L’alimentation peut influencer la qualité de notre sommeil, respecter quelques recommandations alimentaires peut ainsi améliorer la qualité de nos nuits et de nos journées. A l’inverse, le sommeil peut également influencer l’appétit et plus généralement la prise de poids. 

La nutrition au service du sommeil

La composition des repas et le moment où ils sont pris peuvent influencer le sommeil. Ainsi, il est conseillé de ne pas dîner trop tôt ou trop tard, l’idéal étant 2 à 3 heures avant de se coucher, en évitant les repas trop copieux. En effet, la digestion induit une augmentation de la température du corps, d’autant plus si le repas a été lourd.
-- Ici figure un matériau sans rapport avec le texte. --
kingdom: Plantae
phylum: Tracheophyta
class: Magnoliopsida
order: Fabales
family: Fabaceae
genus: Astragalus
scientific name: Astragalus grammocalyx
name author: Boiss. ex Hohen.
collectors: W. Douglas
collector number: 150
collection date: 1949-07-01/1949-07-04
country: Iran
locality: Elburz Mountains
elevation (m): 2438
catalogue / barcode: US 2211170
Or, pour s’endormir, l’organisme nécessite une baisse de la température interne. 

De plus, la composition de nos repas a des effets directs sur notre sommeil. Certains aliments sont plus favorables que d’autres à l’endormissement. 
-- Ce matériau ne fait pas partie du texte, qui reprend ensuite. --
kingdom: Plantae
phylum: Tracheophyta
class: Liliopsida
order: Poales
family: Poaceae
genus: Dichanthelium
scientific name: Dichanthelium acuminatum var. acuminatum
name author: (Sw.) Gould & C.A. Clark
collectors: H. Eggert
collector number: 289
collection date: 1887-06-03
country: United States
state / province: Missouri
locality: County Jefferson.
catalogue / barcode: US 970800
Les aliments riches en glucides (pâtes, riz, pommes de terre,...) favorisent l’endormissement, contrairement aux protéines (viandes, poissons, œufs…) qui stimulent l’éveil. N’oubliez pas d’apporter des fruits et légumes à chaque repas pour maintenir l’équilibre alimentaire. 

La caféine, présente dans le thé, café ou boissons énergisantes, peut également être un stimulant plus ou moins fort en fonction des individus. La prise excessive ou trop tardive de caféine dans la journée peut retarder l’endormissement et entraîner une instabilité du sommeil. 

Enfin l’alcool est un faux-ami du sommeil. L’effet soporifique qu’il provoque facilite l’endormissement mais le sommeil est moins profond et donc moins réparateur. 

sommeil et nutrition

Source : INSV – Infographie 2015 – Sommeil, vigilance, nutrition.

Le sommeil, régulateur d’appétit

La nuit représente la plus longue période sans prise alimentaire. Les hormones produisent alors une hormone, la leptine, qui fait disparaitre la sensation de faim. A l’inverse, durant la journée, l’estomac produira une autre hormone appelée la ghréline qui stimule l’appétit. Une réduction du temps de sommeil induit donc une augmentation de la durée de sécrétion de l’hormone favorisant la faim.

Certaines études ont mis en évidence le lien entre une augmentation de l’IMC (indice de masse corporelle) et temps de sommeil trop court (moins de 6h par jour).*
 

*Source : Spiegel K, Tasali E, Leproult R, Van Cauter E. Effects of poor and short sleep on glucose metabolism and obesity risk. Nat Rev Endocrinol 2009;5:254-61.